Results: Of the 150 patients, 42 patients (28 percent) had STIs and 108 patients (72 percent) had OM. 64 patients (42.7 percent) presented with moderate infection and 86 patients (57.3 percent) presented with severe infection. Of the prognostic variables compared between OM and STI, no statistical difference was found between limb salvage, hospital stay, duration of antibiotic treatment, recurrence of the infection, and time to healing. Although not statistically significant, patients with moderate OM had a higher rate of minor reamputation due to recurrence of osteomyelitis after initial treatment and a longer time to healing when compared to patients with moderate STI. No statistical difference in all measured prognostic variables was found between severe infections with or without OM.
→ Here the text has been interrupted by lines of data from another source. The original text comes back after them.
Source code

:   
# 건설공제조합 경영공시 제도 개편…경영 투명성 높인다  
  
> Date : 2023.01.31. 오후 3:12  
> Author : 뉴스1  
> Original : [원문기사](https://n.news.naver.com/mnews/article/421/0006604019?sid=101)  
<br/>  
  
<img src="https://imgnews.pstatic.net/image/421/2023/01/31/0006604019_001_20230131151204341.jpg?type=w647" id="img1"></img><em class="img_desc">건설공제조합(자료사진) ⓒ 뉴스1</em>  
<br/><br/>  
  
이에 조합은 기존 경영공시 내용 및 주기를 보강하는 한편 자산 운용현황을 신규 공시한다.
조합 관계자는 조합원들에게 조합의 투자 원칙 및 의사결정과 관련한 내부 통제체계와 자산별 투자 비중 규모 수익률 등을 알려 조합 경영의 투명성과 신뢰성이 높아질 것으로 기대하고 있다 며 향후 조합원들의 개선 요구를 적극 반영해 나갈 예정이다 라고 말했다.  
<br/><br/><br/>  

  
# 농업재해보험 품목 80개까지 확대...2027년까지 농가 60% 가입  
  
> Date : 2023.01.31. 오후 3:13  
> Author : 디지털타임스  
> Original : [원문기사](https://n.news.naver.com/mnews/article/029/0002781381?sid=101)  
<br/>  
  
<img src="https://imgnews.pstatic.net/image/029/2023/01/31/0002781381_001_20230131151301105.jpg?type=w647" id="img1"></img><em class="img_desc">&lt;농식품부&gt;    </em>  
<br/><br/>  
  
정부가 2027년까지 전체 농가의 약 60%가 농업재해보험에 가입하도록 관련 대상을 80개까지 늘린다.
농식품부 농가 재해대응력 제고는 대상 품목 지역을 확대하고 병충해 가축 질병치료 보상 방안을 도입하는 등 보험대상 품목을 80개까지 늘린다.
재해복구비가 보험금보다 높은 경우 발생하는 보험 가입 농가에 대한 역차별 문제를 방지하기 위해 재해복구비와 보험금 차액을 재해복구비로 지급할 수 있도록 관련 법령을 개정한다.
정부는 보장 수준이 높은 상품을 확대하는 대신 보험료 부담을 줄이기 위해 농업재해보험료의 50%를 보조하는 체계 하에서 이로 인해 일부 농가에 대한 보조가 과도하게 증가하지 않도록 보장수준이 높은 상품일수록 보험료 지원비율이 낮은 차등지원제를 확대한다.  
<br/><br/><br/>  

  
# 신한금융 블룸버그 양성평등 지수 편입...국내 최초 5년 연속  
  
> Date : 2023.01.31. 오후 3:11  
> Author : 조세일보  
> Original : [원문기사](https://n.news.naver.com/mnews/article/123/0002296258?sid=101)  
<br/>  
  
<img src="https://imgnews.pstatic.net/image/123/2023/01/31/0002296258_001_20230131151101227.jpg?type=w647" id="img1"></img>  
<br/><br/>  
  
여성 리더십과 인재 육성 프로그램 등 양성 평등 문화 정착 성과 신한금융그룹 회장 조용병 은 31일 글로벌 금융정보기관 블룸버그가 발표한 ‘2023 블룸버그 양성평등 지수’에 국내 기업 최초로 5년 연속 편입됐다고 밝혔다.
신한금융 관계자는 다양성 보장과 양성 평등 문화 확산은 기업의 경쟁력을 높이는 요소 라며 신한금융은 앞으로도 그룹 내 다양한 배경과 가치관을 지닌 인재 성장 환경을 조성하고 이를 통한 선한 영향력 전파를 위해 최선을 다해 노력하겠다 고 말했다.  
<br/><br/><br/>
Conclusions: The authors of this study conclude that moderate and severe DFIs with OM are not associated with a worse prognosis when compared to moderate and severe STIs. This conclusion is inconsistent with the literature, which reports that OM is associated with a worse prognosis than STIs. This alone indicates the need for further investigation to validate these results. Urgency in taking patients to the operating room should therefore, not be dictated alone by presence or absence of OM. If OM is present, aggressive debridement should be performed with the goal of clear surgical margins in attempts to reduce risk of recurrence and decrease time to healing. The results of this study should be considered in pre-operative discussions in patients with DFIs to reinforce severity of potential outcomes.